─── Source material ───

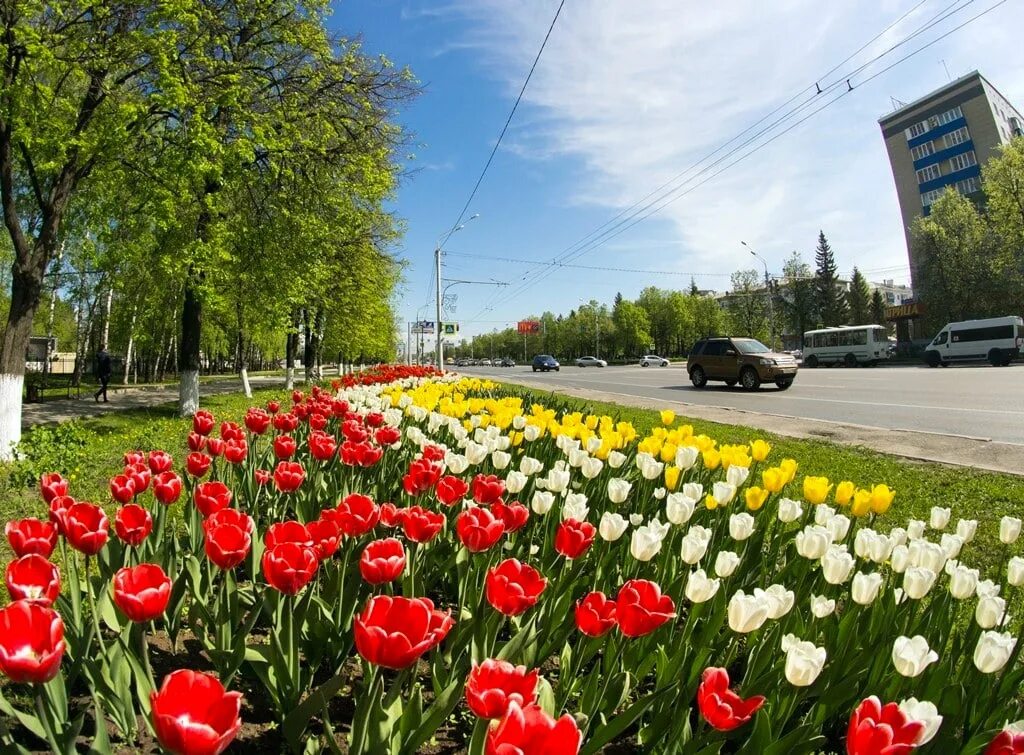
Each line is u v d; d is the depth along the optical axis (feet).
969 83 183.73
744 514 8.30
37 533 6.17
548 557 9.05
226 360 223.10
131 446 25.84
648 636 6.95
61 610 6.63
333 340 93.66
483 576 7.73
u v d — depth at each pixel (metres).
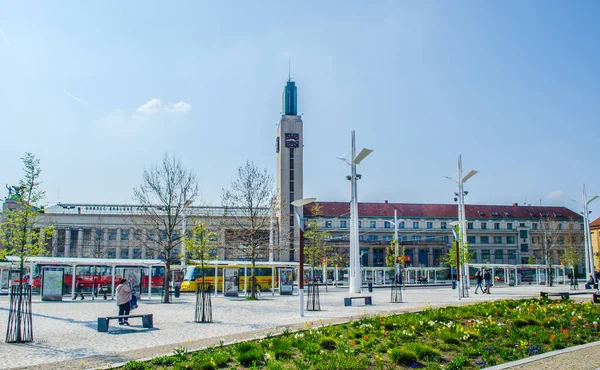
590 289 54.22
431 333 15.95
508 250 114.69
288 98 109.19
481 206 118.81
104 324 19.80
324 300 36.44
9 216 22.28
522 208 119.62
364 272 80.38
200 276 54.16
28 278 48.81
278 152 107.56
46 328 21.09
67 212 91.62
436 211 115.06
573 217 117.62
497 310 20.53
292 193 103.75
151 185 42.72
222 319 23.61
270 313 26.23
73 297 38.41
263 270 55.69
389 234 110.62
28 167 21.42
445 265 107.69
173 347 15.63
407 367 12.55
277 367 11.80
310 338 15.56
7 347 16.30
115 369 12.51
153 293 49.28
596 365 11.59
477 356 13.59
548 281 69.12
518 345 14.42
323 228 107.44
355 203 43.22
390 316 19.33
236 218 53.09
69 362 13.64
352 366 12.14
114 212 93.69
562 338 15.21
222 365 12.77
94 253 88.31
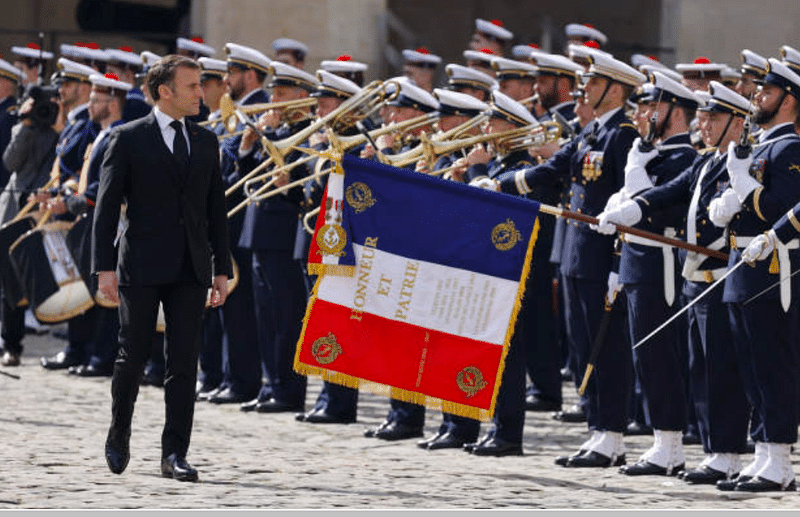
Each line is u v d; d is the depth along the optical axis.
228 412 38.59
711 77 38.66
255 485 27.44
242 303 40.12
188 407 27.45
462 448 33.31
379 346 29.02
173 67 27.31
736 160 27.81
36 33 62.75
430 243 29.06
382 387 29.06
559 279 39.72
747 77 33.03
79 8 65.94
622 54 59.22
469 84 38.88
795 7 57.53
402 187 29.05
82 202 42.09
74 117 44.47
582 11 66.88
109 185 27.05
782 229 27.20
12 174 46.25
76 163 44.06
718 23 57.84
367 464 30.67
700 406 29.83
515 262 29.12
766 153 27.81
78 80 44.81
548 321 39.16
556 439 34.94
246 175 37.75
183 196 27.17
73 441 32.09
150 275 26.95
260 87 40.97
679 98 30.70
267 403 38.69
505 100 33.06
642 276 30.11
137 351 27.20
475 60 44.88
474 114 34.16
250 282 40.12
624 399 31.22
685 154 30.25
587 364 32.19
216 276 28.08
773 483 27.94
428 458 31.86
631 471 30.06
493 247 29.12
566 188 35.28
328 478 28.66
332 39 57.38
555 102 38.25
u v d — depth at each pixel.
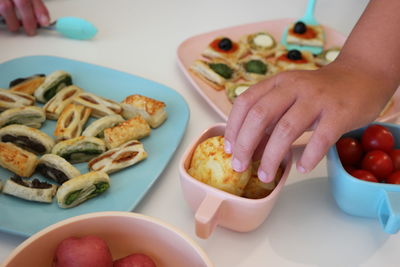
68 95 0.54
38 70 0.59
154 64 0.62
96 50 0.64
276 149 0.36
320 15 0.76
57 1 0.74
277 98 0.37
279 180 0.40
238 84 0.60
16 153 0.45
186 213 0.43
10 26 0.65
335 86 0.39
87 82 0.57
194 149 0.41
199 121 0.54
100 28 0.69
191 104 0.56
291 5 0.78
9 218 0.40
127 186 0.44
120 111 0.53
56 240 0.32
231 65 0.63
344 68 0.42
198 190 0.38
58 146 0.47
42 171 0.45
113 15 0.72
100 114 0.53
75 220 0.32
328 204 0.44
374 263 0.39
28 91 0.55
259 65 0.63
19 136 0.48
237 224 0.39
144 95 0.56
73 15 0.71
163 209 0.43
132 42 0.66
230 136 0.39
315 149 0.36
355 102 0.38
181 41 0.67
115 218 0.33
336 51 0.67
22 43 0.65
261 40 0.68
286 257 0.39
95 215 0.32
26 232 0.39
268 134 0.39
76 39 0.66
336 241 0.41
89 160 0.48
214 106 0.54
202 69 0.60
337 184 0.40
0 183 0.43
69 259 0.31
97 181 0.42
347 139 0.43
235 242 0.40
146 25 0.70
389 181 0.40
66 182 0.42
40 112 0.51
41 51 0.63
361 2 0.79
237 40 0.69
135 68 0.61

───

About this exercise:
Show every line above in which the word "pixel" occurs.

Output for this task:
u v d — depth at each pixel (metres).
u v d — depth at each pixel.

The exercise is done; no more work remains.